東方司令部
いつもと変わらない日常
東方司令部ナンバー2である大佐という肩書きを持ち、
なお国家錬金術師である、ロイ・マスタングの部屋。
彼の二つ名は「焔」
かの戦争の英雄、「焔の錬金術師」である彼を知らない軍人はいない。
しかし、今は「無能の錬金術師」・・・としても名前が広がりつつある・・・
「大佐、追加書類とその資料です」
今朝から比べて、だいぶ減ってきた書類だが、勤務終了時間になってもまだ終わりが見えない。
さらに追加されては、ふつふつと怒りがでてくる。
しかし、ホークアイはいつもと変わらない様子で大佐の机に書類を置いた。
「・・・なぜ次から次へと仕事がふえるのかね。終わらないではないかっ!」
ロイは眉間にしわを寄せ、いままで走らせていたペンをポイッと手放した。
「大佐がサボらず仕事をやっていれば、今頃は帰れていますよ」
フォローも何もない、そしてまったくもってその通りな言葉に、ロイは背もたれにうなだれた。
「はぁ。私はディスクワークより現場で動くほう性に合ってるのだがね・・・」
確かに現場にでた大佐の仕事ぶりは見事としか言いようがない。
最善の行動、最小の行動、迅速な行動。
しかし、自分の立場を省みず、堂々と相手の懐に入り、相手を挑発する危なっかしいところがある。
『自分の力を過信しすぎているのよ。』
それとも、普段のストレスをここではきだしているのかしら。
「私も錬金術師になって水を練成できるようになりましょうか?大佐のお役に立てそうですし」
上司の危険を顧みない行動をに悩まされていたホークアイは、思わず口に出してしまった。
「はっはっは。今から勉強するかね?何なら私が手取り足取り・・・腰取り教えてあげるがね?」
ふっと、いつもは見せない、何か誘惑的な笑みをみせる。
大佐の場合、いつもこんな感じで女性と接しているのかしら。そう思うとなぜか腹が立った。

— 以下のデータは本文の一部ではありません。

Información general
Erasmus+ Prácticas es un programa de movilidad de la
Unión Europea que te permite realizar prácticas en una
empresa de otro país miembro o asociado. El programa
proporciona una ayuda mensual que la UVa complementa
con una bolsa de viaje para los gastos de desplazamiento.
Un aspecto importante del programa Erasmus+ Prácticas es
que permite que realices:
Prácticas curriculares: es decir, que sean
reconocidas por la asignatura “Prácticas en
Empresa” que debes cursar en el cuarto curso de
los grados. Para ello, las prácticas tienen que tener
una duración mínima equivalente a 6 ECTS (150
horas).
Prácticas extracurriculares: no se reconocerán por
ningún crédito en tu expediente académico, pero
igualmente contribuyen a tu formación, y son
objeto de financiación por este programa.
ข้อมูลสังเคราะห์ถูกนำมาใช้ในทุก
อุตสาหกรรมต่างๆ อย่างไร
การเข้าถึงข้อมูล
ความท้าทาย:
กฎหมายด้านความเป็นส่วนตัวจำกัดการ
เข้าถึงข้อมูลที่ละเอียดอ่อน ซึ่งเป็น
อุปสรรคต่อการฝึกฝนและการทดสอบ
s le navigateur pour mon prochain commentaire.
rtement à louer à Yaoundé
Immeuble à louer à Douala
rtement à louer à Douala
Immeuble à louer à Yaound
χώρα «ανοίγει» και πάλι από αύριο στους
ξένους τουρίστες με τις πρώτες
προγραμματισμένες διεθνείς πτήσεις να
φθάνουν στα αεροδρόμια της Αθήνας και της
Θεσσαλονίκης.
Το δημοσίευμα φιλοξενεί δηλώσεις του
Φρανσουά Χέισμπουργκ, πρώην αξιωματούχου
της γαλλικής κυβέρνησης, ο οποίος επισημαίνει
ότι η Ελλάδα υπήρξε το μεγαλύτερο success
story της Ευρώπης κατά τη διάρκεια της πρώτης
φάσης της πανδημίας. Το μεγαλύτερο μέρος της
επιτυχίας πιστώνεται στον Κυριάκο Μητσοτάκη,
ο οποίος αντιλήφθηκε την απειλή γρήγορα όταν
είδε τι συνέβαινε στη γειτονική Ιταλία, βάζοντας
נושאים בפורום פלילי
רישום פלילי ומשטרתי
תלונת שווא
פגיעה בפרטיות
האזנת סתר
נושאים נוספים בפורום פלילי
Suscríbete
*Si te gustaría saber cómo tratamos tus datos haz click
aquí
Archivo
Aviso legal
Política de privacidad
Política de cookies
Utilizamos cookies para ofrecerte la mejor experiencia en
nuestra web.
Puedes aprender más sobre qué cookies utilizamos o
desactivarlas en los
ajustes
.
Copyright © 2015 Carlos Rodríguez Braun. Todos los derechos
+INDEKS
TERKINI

「では、この書類をす・べ・て!終わらせてから見ていただけますか?」
イライラを見せないため、強気で言い放つ。
まさか否定さると思っていたロイは、きょとんとなる。
「中尉・・・それとこれとは別問題とは思わんかね・・・!?」
あくまでもクールに、本心をださないようにホークアイは答える。
「私は早く大佐に手取り足取り・・・・教えて頂きたいのですが」
何を自分は何をいっているのだろう。と思いつつ、言葉が勝手に出てしまう自分を恥じた。
しかし、あくまでもいつもどおりのクールな顔。
「なら・・・少し先にご褒美でももらいたいね。等価交換だよ、中尉。」
負けずとロイは柔らかい笑顔で、頬に指を当ててキスをねだってみた。
「仕方ありませんね。」
とため息を交え、ホークアイはロイの大きな仕事用の机をさけ、
椅子に座っている大佐の下へ歩いていく。
なにかあるのではないか?と驚く大佐にむかってしゃがみこむ。
そして、下から目線を合わせる。
護衛として、そして有能な副官をみて、やはり美しいとロイは思う。
しゃがみこんだホークアイがポケットをごそごそしたかと思うと、
「最後のひとつなんですよ」
といって、大佐の口に飴をほおりこんだ。
とたんに口の中に甘い感覚が広がる。安らぐ甘さ。
「ちゅ・・・っ、ひがぅっ!」
おどろいたロイはあわてて立ち上がったホークアイを見る。
「上官に対してこのような行為、非礼をお許しください!」
そういって敬礼をしてすぐに、くるりと背を向けて部屋を出て行った。
「まいったな・・・。」
いつもはそっけない彼女が、えらく大胆に近寄ってきたことに
ロイは戸惑いのような、でもなんだか違うような不思議な感覚を覚えさせた。
日常とは違う彼女を見ることができた。
それだけで、口の中にある飴の甘さが体全体に広がるような、
そんな気分になった。
私もいったい何をしているのかしら。
外にでたホークアイの顔がいつもより赤かった。